# Anyone know of a locking and no-wobble hitch extender/bolt?



## Flyer (Jan 25, 2004)

Picked up a 1UPUSA bike rack (got tired of the T2). It fits just fine on the 4Runner but my Wrangler has a 35" spare tire, so I need a hitch extender for a 2-inch hitch. However, I can't just use just a pin and cotter to attach the extender to the hitch. At the least, I need a bolt that tightens the hitch extender to the hitch, so there is less wobble Ideally, there is a locking-type bolt that also has some form of anti-wobble built in. 

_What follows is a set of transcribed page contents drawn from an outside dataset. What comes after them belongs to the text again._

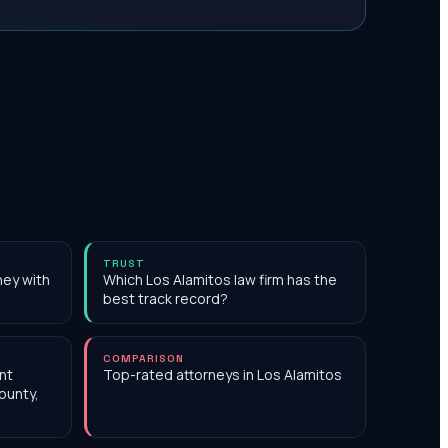
TRUST
ney with
Which Los Alamitos law firm has the
best track record?
COMPARISON
nt
Top-rated attorneys in Los Alamitos
ounty,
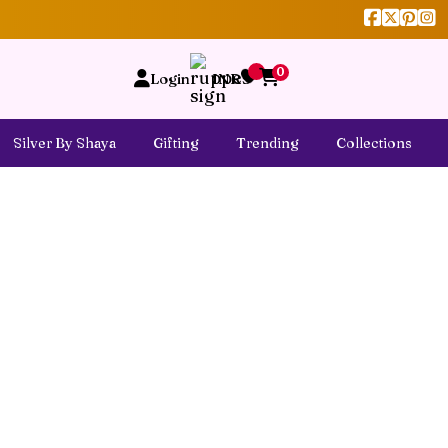
0
Login
INR
Silver By Shaya
Gifting
Trending
Collections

I don't want someone to walk away with the rack, and it would help if it didn't wobble around. Does anyone know of something I can use?


----------



## cracksandracks.com (Oct 22, 2009)

you need this.
Softride 25219 Tightening Hitch Pin Anti-Wobble for Towing

and this
7" Hitch Extension for 2" Receiver Hitches and Bike Racks


----------



## mtbikerTi (Jan 15, 2004)

There are several options available, check e-trailer: Anti-Rattle Hitch Accessories | etrailer.com


----------



## Flyer (Jan 25, 2004)

I did see that lock and then read reviews stating the lock is of really cheap quality. I have Thule's lock but I wonder if it is possible to get that 7" extension threaded appropriately by some machine shop. 

Thanks for the info!


----------



## Flyer (Jan 25, 2004)

mtbiikerTi: thanks for the info as well. There may be an option or two that will work.


----------



## cracksandracks.com (Oct 22, 2009)

Flyer, I have installed hundreds of the Softride 25219. It is the best product out there for this. you can't thread the extension, because it is hollow on the backside. you insert the nut and housing of the 25219 and tighten it down. I promise you it would be rock solid.


----------



## Flyer (Jan 25, 2004)

Yeah, I thought about that later- the opening is too big to effectively thread on one side.


----------



## owtdorz (Apr 26, 2012)

This is what I use:
Mopar part#
6502817 nut
6502818 bolt
It works great on my wrangler.(09 JK w/ 35s) The nut slips behind the back of the hitch. Just tighten it down and no more wobble.


----------